Quand on laisse monter la haine, tout devient possible, songea-t-il, dans la mort comme dans la vie. L’Épée de Khaine parut jaillir vers ses mains de sa propre volonté et il décrivit aussitôt un arc assassin vers le corps imposant de Tz’arkan.
L’épée entailla l’abdomen du démon, embrasant sa forme ensorcelée. Un hurlement de douleur et de furie déchira la salle au trésor, giflant Malus comme un vent de tempête. Y répondirent les cris et gémissements ténus des serviteurs de Tz’arkan qui se recroquevillaient devant la rage de leur maître.
C’était un pari, probablement le plus gros qu’il eût jamais fait. Il misait sur la volonté de Khaine face à la voracité du démon. La lame noire et le symbole de la pièce lui avaient donné l’idée ; l’Épée de Khaine allait-elle renoncer à son âme de dynaste aussi facilement ? Il pensait que non, pas s’il y avait le moindre espoir qu’il puisse triompher du démon qui se tenait devant lui.
Et s’il se trompait, qu’il en soit ainsi, songea-t-il en s’apprêtant à abattre une nouvelle fois la lame fumante. Il n’allait pas sombrer dans les Ténèbres Extérieures sans livrer bataille.

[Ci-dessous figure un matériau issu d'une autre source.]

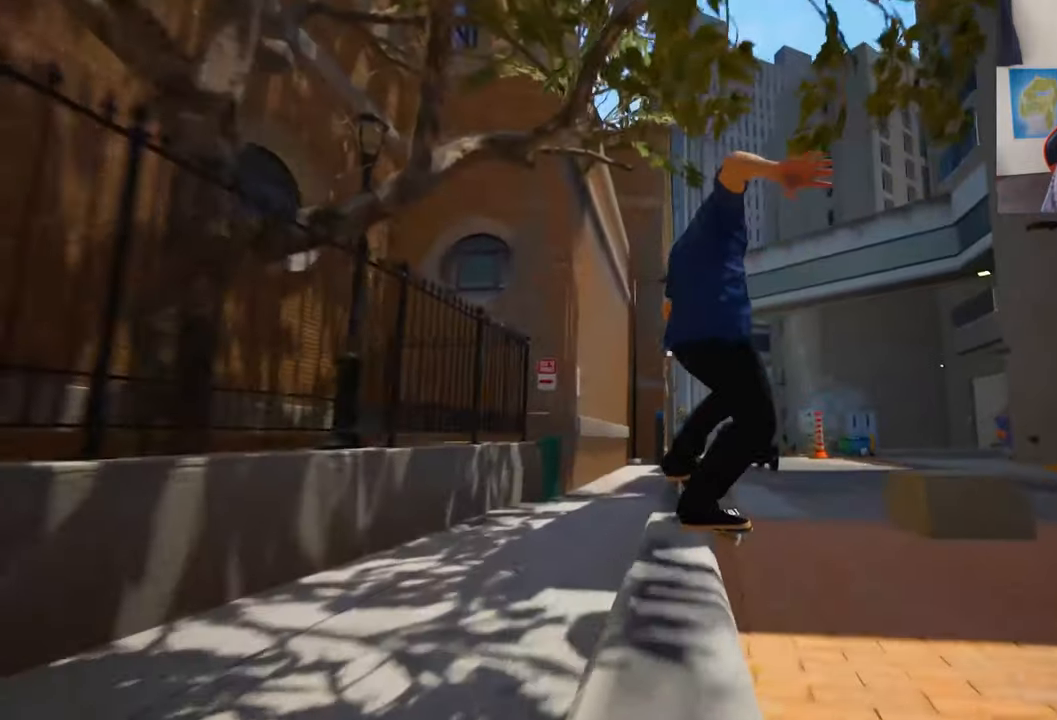
{"dt_ms": 500, "buttons": [], "left_stick": "center", "right_stick": "center", "events": [[66, "left_stick", "center"], [266, "right_stick", "right"], [500, "right_stick", "center"]]}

Le corps du dynaste parut vif et léger lorsqu’il tenta une frappe vers le démon, chevauchant une vague sanguinaire léguée par la redoutable lame de Khaine. Mais avant de pouvoir frapper, il vit les yeux ardents du démon qui le fixaient et la voix tonitruante de Tz’arkan prononça des mots de pouvoir qui enflammèrent l’espace qui les séparait. Le poing griffu du démon se referma sur l’âme de Malus, noire comme la nuit, pour la séquestrer dans une cage crépitante ; puis son autre main fusa paume en avant vers la poitrine du dynaste.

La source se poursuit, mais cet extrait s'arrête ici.